Top of Dataset excerpts

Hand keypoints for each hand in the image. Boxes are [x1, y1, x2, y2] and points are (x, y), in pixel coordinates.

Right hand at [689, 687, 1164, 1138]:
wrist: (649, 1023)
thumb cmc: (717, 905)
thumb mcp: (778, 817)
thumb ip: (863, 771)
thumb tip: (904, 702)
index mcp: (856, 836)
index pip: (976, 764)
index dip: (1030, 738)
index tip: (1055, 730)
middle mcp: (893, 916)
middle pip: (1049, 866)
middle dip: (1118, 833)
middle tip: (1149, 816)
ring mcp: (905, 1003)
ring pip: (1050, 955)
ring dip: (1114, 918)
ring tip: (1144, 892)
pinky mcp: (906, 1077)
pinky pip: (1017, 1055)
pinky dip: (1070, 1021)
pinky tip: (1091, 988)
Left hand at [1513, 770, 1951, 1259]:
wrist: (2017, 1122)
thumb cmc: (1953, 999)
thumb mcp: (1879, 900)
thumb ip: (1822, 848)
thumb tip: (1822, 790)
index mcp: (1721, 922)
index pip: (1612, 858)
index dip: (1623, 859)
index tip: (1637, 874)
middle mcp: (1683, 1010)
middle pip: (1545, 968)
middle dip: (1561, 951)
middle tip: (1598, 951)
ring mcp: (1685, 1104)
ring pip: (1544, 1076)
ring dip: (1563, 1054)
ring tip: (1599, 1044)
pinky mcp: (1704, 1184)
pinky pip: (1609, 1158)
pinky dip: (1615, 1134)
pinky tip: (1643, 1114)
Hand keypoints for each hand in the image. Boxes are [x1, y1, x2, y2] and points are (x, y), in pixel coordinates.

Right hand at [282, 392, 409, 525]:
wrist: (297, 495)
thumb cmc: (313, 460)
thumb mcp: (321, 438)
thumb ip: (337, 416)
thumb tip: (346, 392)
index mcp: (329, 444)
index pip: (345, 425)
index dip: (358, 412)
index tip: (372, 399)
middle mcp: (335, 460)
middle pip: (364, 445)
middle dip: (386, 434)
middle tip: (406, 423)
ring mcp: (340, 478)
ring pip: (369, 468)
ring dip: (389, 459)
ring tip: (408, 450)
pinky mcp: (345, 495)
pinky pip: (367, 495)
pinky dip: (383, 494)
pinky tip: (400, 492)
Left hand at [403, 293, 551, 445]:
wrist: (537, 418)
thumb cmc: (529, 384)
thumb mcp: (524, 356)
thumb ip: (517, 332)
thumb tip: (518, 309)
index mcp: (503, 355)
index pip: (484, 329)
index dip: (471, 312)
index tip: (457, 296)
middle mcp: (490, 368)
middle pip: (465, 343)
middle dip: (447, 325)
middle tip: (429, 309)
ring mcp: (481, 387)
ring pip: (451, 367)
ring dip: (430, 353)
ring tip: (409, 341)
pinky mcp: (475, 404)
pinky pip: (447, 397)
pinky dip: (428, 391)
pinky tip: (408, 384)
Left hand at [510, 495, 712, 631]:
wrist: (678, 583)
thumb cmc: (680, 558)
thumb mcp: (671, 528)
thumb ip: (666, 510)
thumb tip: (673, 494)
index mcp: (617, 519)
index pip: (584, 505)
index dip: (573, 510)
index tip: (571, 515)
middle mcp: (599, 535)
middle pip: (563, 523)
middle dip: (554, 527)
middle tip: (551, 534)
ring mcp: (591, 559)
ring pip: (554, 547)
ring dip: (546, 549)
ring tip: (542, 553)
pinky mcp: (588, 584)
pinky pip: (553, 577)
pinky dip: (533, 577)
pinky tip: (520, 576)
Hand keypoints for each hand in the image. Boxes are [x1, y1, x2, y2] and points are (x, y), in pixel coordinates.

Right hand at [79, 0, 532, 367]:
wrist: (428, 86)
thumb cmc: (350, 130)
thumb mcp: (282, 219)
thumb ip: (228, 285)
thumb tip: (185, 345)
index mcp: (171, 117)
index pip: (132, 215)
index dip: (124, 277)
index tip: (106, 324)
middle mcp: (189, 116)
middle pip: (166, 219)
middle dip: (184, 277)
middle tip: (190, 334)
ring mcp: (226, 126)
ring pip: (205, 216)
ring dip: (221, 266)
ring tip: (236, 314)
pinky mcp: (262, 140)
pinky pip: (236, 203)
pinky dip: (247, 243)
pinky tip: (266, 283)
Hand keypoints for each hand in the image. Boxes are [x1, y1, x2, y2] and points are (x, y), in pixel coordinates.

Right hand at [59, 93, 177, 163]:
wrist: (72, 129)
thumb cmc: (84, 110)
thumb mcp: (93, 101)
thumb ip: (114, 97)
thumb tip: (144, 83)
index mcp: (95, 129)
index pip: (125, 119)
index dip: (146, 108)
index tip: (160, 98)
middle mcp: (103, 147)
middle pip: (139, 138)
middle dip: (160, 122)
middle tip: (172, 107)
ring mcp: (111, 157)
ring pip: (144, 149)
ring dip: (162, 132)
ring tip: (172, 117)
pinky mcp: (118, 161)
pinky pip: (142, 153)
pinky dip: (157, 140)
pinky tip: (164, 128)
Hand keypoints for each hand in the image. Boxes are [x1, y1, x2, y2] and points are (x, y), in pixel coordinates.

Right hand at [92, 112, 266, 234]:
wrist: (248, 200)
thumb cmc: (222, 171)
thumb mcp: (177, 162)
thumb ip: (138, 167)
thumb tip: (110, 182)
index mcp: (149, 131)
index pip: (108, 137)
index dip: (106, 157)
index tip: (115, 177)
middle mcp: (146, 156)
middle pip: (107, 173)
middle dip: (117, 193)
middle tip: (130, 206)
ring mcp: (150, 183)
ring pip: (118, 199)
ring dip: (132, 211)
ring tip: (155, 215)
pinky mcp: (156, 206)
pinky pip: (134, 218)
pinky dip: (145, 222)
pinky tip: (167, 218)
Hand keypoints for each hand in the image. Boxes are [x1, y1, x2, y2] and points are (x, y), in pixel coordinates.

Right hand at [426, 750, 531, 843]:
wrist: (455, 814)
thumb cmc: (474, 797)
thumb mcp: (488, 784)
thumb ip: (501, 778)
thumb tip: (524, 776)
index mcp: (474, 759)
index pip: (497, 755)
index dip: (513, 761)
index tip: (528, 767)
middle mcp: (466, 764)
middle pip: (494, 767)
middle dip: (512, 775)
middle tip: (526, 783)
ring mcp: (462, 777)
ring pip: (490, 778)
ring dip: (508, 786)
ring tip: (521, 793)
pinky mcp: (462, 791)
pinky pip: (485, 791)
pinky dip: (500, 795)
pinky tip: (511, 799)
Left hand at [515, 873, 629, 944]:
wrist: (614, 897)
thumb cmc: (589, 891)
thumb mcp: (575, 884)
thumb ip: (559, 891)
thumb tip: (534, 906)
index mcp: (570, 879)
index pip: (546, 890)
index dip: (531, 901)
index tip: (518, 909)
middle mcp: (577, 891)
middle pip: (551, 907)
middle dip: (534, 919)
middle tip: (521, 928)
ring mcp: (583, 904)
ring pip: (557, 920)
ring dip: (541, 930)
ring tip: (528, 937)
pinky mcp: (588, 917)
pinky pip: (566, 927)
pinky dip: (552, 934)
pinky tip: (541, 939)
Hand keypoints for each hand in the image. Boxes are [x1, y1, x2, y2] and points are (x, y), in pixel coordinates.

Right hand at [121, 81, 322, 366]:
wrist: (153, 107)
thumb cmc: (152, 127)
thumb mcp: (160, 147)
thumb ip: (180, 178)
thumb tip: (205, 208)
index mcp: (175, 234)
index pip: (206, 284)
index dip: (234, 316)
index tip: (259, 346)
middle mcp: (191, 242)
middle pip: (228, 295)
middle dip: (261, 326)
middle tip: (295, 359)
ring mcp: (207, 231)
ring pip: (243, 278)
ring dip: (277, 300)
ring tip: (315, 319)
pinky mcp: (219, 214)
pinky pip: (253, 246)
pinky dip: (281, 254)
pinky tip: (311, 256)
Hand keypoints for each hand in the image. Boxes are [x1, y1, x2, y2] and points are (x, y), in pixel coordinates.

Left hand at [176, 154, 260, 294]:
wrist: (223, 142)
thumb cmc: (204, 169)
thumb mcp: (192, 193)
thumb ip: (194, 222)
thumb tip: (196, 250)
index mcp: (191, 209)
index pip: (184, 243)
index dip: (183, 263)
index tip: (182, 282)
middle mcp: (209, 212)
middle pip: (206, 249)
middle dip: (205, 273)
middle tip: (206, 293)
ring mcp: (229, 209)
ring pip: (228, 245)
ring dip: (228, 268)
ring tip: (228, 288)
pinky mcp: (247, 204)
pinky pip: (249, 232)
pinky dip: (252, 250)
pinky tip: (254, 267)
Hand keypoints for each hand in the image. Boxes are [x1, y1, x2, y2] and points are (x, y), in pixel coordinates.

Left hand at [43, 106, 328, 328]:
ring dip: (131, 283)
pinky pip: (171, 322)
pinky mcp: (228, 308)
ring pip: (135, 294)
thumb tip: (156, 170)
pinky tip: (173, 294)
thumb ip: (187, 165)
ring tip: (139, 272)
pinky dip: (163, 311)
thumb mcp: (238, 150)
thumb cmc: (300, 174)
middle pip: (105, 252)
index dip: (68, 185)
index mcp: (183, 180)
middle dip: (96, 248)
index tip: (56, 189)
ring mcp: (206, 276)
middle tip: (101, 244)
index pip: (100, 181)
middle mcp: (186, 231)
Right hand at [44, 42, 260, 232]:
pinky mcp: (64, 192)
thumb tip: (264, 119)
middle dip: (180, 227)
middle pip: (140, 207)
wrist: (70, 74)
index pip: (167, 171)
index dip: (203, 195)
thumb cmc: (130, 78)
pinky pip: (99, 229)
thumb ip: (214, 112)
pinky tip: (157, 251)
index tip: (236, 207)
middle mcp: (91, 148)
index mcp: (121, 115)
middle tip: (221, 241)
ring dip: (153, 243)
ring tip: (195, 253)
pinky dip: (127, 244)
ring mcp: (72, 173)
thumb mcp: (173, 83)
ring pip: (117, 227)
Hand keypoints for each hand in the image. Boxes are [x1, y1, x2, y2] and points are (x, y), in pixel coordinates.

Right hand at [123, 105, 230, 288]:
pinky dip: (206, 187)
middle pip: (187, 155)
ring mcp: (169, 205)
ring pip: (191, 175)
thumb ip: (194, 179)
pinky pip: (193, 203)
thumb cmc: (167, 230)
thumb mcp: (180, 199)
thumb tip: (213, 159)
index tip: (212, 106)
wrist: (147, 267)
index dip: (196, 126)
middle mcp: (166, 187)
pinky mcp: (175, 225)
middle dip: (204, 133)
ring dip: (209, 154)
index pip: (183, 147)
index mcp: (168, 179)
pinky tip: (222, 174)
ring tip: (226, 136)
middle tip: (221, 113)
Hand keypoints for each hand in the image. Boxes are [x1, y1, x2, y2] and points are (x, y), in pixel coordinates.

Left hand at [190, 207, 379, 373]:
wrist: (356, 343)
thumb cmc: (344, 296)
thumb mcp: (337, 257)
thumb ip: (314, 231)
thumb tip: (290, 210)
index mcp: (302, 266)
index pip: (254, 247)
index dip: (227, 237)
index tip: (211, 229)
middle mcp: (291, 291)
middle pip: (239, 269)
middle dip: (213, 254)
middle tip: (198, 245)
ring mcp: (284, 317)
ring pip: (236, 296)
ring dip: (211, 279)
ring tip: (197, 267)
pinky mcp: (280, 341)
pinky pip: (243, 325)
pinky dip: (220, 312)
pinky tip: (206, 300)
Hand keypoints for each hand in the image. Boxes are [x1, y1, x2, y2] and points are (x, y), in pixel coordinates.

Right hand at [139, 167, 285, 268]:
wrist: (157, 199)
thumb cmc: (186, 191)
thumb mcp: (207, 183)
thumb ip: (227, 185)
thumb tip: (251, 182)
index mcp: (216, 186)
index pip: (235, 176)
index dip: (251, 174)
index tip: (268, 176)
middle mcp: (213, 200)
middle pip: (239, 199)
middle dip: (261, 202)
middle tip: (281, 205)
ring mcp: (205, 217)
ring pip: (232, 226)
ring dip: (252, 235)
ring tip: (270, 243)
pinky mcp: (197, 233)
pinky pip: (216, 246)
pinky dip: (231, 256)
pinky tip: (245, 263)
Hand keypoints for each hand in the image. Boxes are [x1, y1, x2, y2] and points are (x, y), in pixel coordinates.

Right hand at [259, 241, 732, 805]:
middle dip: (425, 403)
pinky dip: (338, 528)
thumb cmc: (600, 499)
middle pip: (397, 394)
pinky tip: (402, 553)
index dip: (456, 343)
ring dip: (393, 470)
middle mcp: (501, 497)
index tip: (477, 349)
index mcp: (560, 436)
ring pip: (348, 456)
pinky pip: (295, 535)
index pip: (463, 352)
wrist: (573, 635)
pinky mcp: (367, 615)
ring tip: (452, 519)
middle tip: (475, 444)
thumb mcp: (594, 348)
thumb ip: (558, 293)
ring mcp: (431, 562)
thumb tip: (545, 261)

Bottom of Dataset excerpts

- _Work instructions_: When the line with "thumb mcp: (238, 150)" is reached in the data above, begin copying, and stop after the line with "middle mcp: (213, 200)"; copy each line exactly, both ends included.

- _Solution for this exercise_:
thumb mcp: (238, 150)
thumb cmc: (300, 174)
middle pip: (105, 252)
index dip: (68, 185)
index mcp: (183, 180)
middle dip: (96, 248)
index tip: (56, 189)
ring mcp: (206, 276)
middle tip: (101, 244)
index pip: (100, 181)
middle mcp: (186, 231)
Right hand at [44, 42, 260, 232]:
pinky mcp: (64, 192)
thumb tip: (264, 119)
middle dip: (180, 227)
middle pip: (140, 207)
wrist: (70, 74)
index pip: (167, 171)
index dip: (203, 195)
thumb cmc: (130, 78)
pinky pip: (99, 229)
thumb ip: (214, 112)
pinky tip: (157, 251)
index tip: (236, 207)
middle mcp: (91, 148)
index mcp: (121, 115)
middle tip: (221, 241)
ring dip: (153, 243)
ring tip: (195, 253)
pinky dip: (127, 244)
ring mcp: (72, 173)
thumb mcp: (173, 83)
ring pip: (117, 227)
Hand keypoints for each hand in the image. Boxes are [x1, y1, x2, y2] and points are (x, y), in pixel coordinates.

Right hand at [123, 105, 230, 288]:
pinky dip: (206, 187)
middle pip: (187, 155)
ring mcp: (169, 205)
ring pip: (191, 175)
thumb ip: (194, 179)
pinky pip: (193, 203)
thumb cmc: (167, 230)
thumb mcp: (180, 199)
thumb tip: (213, 159)
index tip: (212, 106)
wrist: (147, 267)
index dip: (196, 126)
middle mcp: (166, 187)
pinky mcp: (175, 225)
middle dip: (204, 133)
ring dip: (209, 154)
index pip: (183, 147)
index mcp: (168, 179)
pinky tip: (222, 174)
ring tip: (226, 136)
middle tip: (221, 113)
Hand keypoints for each hand in the image. Boxes are [x1, y1, x2, y2] and points are (x, y), in pixel coordinates.

Left hand at [190, 207, 379, 373]:
wrist: (356, 343)
thumb cmc: (344, 296)
thumb mcp: (337, 257)
thumb ip: (314, 231)
thumb tip: (290, 210)
index mcp: (302, 266)
index pip: (254, 247)
index dip: (227, 237)
index tip: (211, 229)
middle mcp: (291, 291)
middle pip: (239, 269)
middle dip: (213, 254)
middle tip: (198, 245)
ring mcp: (284, 317)
ring pip: (236, 296)
ring dip: (211, 279)
ring tip: (197, 267)
pinky mcp: (280, 341)
pinky pip: (243, 325)
pinky dip: (220, 312)
pinky tip: (206, 300)
Hand keypoints for each hand in the image. Boxes are [x1, y1, x2, y2] and points are (x, y), in pixel coordinates.

Right hand at [139, 167, 285, 268]:
wrist: (157, 199)
thumb cmc: (186, 191)
thumb mcp: (207, 183)
thumb ip: (227, 185)
thumb tip: (251, 182)
index mcp: (216, 186)
index pip: (235, 176)
index dip: (251, 174)
index tip: (268, 176)
middle mcp: (213, 200)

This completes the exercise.